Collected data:
-- Opening Marker --

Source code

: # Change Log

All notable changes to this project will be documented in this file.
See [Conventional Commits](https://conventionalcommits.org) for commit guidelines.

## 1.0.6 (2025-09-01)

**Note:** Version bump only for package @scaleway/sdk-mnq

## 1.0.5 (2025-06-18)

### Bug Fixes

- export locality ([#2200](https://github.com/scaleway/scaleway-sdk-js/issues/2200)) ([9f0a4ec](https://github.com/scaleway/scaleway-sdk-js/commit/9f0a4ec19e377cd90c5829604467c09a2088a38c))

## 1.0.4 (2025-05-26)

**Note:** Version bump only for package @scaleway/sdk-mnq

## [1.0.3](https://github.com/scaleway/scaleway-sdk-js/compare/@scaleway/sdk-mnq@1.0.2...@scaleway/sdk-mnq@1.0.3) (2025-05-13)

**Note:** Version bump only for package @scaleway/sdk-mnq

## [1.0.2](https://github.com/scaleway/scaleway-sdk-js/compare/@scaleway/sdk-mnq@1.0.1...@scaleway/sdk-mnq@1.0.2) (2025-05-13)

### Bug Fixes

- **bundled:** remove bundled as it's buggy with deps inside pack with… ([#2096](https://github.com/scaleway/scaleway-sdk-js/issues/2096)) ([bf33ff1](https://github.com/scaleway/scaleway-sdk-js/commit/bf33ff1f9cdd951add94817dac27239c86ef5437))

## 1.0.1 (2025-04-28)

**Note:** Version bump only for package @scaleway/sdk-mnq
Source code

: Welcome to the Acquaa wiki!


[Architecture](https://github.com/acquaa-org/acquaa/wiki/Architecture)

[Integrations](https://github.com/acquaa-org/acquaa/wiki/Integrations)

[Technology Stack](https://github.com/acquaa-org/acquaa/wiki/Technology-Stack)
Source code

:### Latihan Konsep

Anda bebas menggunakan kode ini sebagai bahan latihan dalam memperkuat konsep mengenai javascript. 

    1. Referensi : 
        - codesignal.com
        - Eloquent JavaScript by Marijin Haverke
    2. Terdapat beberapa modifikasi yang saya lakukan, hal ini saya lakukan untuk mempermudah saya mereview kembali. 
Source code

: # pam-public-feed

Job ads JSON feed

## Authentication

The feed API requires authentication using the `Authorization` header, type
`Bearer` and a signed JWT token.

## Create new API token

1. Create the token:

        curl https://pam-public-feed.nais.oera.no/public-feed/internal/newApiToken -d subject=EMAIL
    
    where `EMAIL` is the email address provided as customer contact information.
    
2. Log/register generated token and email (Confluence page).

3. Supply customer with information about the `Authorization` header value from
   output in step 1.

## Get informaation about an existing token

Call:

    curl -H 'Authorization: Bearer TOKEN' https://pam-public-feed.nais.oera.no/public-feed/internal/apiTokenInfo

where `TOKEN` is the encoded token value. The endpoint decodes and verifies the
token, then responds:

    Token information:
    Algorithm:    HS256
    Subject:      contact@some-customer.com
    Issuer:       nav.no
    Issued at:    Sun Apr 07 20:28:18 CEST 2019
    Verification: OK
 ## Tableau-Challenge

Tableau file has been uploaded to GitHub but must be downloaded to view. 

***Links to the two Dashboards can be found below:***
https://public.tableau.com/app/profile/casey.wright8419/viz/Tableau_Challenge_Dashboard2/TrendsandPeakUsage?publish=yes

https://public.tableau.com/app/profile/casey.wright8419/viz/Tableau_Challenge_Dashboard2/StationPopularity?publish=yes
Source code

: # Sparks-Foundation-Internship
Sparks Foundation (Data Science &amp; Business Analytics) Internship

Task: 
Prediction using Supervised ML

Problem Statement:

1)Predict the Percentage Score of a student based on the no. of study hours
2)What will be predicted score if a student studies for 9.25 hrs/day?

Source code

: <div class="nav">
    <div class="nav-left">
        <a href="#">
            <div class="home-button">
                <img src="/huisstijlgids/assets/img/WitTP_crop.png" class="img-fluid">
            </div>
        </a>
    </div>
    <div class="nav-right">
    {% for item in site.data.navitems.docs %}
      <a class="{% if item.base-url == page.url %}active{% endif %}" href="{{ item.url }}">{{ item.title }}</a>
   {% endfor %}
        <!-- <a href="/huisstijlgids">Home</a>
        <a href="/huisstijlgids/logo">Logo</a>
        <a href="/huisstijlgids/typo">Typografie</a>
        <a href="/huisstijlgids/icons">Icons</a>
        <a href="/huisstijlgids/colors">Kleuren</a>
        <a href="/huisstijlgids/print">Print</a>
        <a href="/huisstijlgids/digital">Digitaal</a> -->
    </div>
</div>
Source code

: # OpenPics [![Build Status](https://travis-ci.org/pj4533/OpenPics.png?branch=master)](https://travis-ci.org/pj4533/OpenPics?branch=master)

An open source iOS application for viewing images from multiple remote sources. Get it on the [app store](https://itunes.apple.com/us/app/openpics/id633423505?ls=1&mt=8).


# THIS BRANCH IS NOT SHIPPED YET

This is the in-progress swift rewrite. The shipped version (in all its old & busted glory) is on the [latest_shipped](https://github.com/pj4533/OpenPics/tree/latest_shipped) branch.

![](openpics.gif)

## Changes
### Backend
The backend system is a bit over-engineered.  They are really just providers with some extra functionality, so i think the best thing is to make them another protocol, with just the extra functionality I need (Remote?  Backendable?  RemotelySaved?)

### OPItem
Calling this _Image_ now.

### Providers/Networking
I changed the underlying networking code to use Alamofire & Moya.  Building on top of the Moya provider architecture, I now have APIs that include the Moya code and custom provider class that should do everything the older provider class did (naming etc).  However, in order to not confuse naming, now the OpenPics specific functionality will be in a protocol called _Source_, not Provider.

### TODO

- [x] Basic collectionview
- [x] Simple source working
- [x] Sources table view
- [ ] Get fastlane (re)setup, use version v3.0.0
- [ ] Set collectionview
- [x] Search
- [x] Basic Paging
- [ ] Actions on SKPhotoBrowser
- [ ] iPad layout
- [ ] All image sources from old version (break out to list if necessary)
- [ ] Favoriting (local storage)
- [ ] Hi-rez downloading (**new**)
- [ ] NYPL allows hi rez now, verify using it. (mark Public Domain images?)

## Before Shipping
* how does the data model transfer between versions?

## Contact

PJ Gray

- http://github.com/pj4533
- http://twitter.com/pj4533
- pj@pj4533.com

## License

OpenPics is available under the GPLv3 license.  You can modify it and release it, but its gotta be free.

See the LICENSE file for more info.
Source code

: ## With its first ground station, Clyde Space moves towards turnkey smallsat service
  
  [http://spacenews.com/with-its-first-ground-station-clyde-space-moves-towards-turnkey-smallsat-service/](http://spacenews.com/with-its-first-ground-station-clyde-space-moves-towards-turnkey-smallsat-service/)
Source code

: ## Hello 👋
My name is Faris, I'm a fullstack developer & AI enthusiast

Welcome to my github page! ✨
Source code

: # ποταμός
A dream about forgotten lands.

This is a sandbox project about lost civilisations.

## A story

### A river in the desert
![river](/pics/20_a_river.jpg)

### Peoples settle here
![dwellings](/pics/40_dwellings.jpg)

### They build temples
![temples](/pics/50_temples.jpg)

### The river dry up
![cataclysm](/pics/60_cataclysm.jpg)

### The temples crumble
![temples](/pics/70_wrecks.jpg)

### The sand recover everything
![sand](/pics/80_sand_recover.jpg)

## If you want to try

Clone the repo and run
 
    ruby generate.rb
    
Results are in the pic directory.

-- Closing Marker --

=== EXERCISE DIRECTIONS ===
Can you reproduce every one of the lines above word for word, changing nothing?

=== OUTPUT FOR THIS EXERCISE ===
Source code

: # Change Log

All notable changes to this project will be documented in this file.
See [Conventional Commits](https://conventionalcommits.org) for commit guidelines.

## 1.0.6 (2025-09-01)

**Note:** Version bump only for package @scaleway/sdk-mnq

## 1.0.5 (2025-06-18)

### Bug Fixes

- export locality ([#2200](https://github.com/scaleway/scaleway-sdk-js/issues/2200)) ([9f0a4ec](https://github.com/scaleway/scaleway-sdk-js/commit/9f0a4ec19e377cd90c5829604467c09a2088a38c))

## 1.0.4 (2025-05-26)

**Note:** Version bump only for package @scaleway/sdk-mnq

## [1.0.3](https://github.com/scaleway/scaleway-sdk-js/compare/@scaleway/sdk-mnq@1.0.2...@scaleway/sdk-mnq@1.0.3) (2025-05-13)

**Note:** Version bump only for package @scaleway/sdk-mnq

## [1.0.2](https://github.com/scaleway/scaleway-sdk-js/compare/@scaleway/sdk-mnq@1.0.1...@scaleway/sdk-mnq@1.0.2) (2025-05-13)

### Bug Fixes

- **bundled:** remove bundled as it's buggy with deps inside pack with… ([#2096](https://github.com/scaleway/scaleway-sdk-js/issues/2096)) ([bf33ff1](https://github.com/scaleway/scaleway-sdk-js/commit/bf33ff1f9cdd951add94817dac27239c86ef5437))

## 1.0.1 (2025-04-28)

**Note:** Version bump only for package @scaleway/sdk-mnq
Source code

: Welcome to the Acquaa wiki!


[Architecture](https://github.com/acquaa-org/acquaa/wiki/Architecture)

[Integrations](https://github.com/acquaa-org/acquaa/wiki/Integrations)

[Technology Stack](https://github.com/acquaa-org/acquaa/wiki/Technology-Stack)
Source code

:### Latihan Konsep

Anda bebas menggunakan kode ini sebagai bahan latihan dalam memperkuat konsep mengenai javascript. 

    1. Referensi : 
        - codesignal.com
        - Eloquent JavaScript by Marijin Haverke
    2. Terdapat beberapa modifikasi yang saya lakukan, hal ini saya lakukan untuk mempermudah saya mereview kembali. 
Source code

: # pam-public-feed

Job ads JSON feed

## Authentication

The feed API requires authentication using the `Authorization` header, type
`Bearer` and a signed JWT token.

## Create new API token

1. Create the token:

        curl https://pam-public-feed.nais.oera.no/public-feed/internal/newApiToken -d subject=EMAIL
    
    where `EMAIL` is the email address provided as customer contact information.
    
2. Log/register generated token and email (Confluence page).

3. Supply customer with information about the `Authorization` header value from
   output in step 1.

## Get informaation about an existing token

Call:

    curl -H 'Authorization: Bearer TOKEN' https://pam-public-feed.nais.oera.no/public-feed/internal/apiTokenInfo

where `TOKEN` is the encoded token value. The endpoint decodes and verifies the
token, then responds:

    Token information:
    Algorithm:    HS256
    Subject:      contact@some-customer.com
    Issuer:       nav.no
    Issued at:    Sun Apr 07 20:28:18 CEST 2019
    Verification: OK
 ## Tableau-Challenge

Tableau file has been uploaded to GitHub but must be downloaded to view. 

***Links to the two Dashboards can be found below:***
https://public.tableau.com/app/profile/casey.wright8419/viz/Tableau_Challenge_Dashboard2/TrendsandPeakUsage?publish=yes

https://public.tableau.com/app/profile/casey.wright8419/viz/Tableau_Challenge_Dashboard2/StationPopularity?publish=yes
Source code

: # Sparks-Foundation-Internship
Sparks Foundation (Data Science &amp; Business Analytics) Internship

Task: 
Prediction using Supervised ML

Problem Statement:

1)Predict the Percentage Score of a student based on the no. of study hours
2)What will be predicted score if a student studies for 9.25 hrs/day?

Source code

: <div class="nav">
    <div class="nav-left">
        <a href="#">
            <div class="home-button">
                <img src="/huisstijlgids/assets/img/WitTP_crop.png" class="img-fluid">
            </div>
        </a>
    </div>
    <div class="nav-right">
    {% for item in site.data.navitems.docs %}
      <a class="{% if item.base-url == page.url %}active{% endif %}" href="{{ item.url }}">{{ item.title }}</a>
   {% endfor %}
        <!-- <a href="/huisstijlgids">Home</a>
        <a href="/huisstijlgids/logo">Logo</a>
        <a href="/huisstijlgids/typo">Typografie</a>
        <a href="/huisstijlgids/icons">Icons</a>
        <a href="/huisstijlgids/colors">Kleuren</a>
        <a href="/huisstijlgids/print">Print</a>
        <a href="/huisstijlgids/digital">Digitaal</a> -->
    </div>
</div>
Source code

: # OpenPics [![Build Status](https://travis-ci.org/pj4533/OpenPics.png?branch=master)](https://travis-ci.org/pj4533/OpenPics?branch=master)

An open source iOS application for viewing images from multiple remote sources. Get it on the [app store](https://itunes.apple.com/us/app/openpics/id633423505?ls=1&mt=8).


# THIS BRANCH IS NOT SHIPPED YET

This is the in-progress swift rewrite. The shipped version (in all its old & busted glory) is on the [latest_shipped](https://github.com/pj4533/OpenPics/tree/latest_shipped) branch.

![](openpics.gif)

## Changes
### Backend
The backend system is a bit over-engineered.  They are really just providers with some extra functionality, so i think the best thing is to make them another protocol, with just the extra functionality I need (Remote?  Backendable?  RemotelySaved?)

### OPItem
Calling this _Image_ now.

### Providers/Networking
I changed the underlying networking code to use Alamofire & Moya.  Building on top of the Moya provider architecture, I now have APIs that include the Moya code and custom provider class that should do everything the older provider class did (naming etc).  However, in order to not confuse naming, now the OpenPics specific functionality will be in a protocol called _Source_, not Provider.

### TODO

- [x] Basic collectionview
- [x] Simple source working
- [x] Sources table view
- [ ] Get fastlane (re)setup, use version v3.0.0
- [ ] Set collectionview
- [x] Search
- [x] Basic Paging
- [ ] Actions on SKPhotoBrowser
- [ ] iPad layout
- [ ] All image sources from old version (break out to list if necessary)
- [ ] Favoriting (local storage)
- [ ] Hi-rez downloading (**new**)
- [ ] NYPL allows hi rez now, verify using it. (mark Public Domain images?)

## Before Shipping
* how does the data model transfer between versions?

## Contact

PJ Gray

- http://github.com/pj4533
- http://twitter.com/pj4533
- pj@pj4533.com

## License

OpenPics is available under the GPLv3 license.  You can modify it and release it, but its gotta be free.

See the LICENSE file for more info.
Source code

: ## With its first ground station, Clyde Space moves towards turnkey smallsat service
  
  [http://spacenews.com/with-its-first-ground-station-clyde-space-moves-towards-turnkey-smallsat-service/](http://spacenews.com/with-its-first-ground-station-clyde-space-moves-towards-turnkey-smallsat-service/)
Source code

: ## Hello 👋
My name is Faris, I'm a fullstack developer & AI enthusiast

Welcome to my github page! ✨
Source code

: # ποταμός
A dream about forgotten lands.

This is a sandbox project about lost civilisations.

## A story

### A river in the desert
![river](/pics/20_a_river.jpg)

### Peoples settle here
![dwellings](/pics/40_dwellings.jpg)

### They build temples
![temples](/pics/50_temples.jpg)

### The river dry up
![cataclysm](/pics/60_cataclysm.jpg)

### The temples crumble
![temples](/pics/70_wrecks.jpg)

### The sand recover everything
![sand](/pics/80_sand_recover.jpg)

## If you want to try

Clone the repo and run
 
    ruby generate.rb
    
Results are in the pic directory.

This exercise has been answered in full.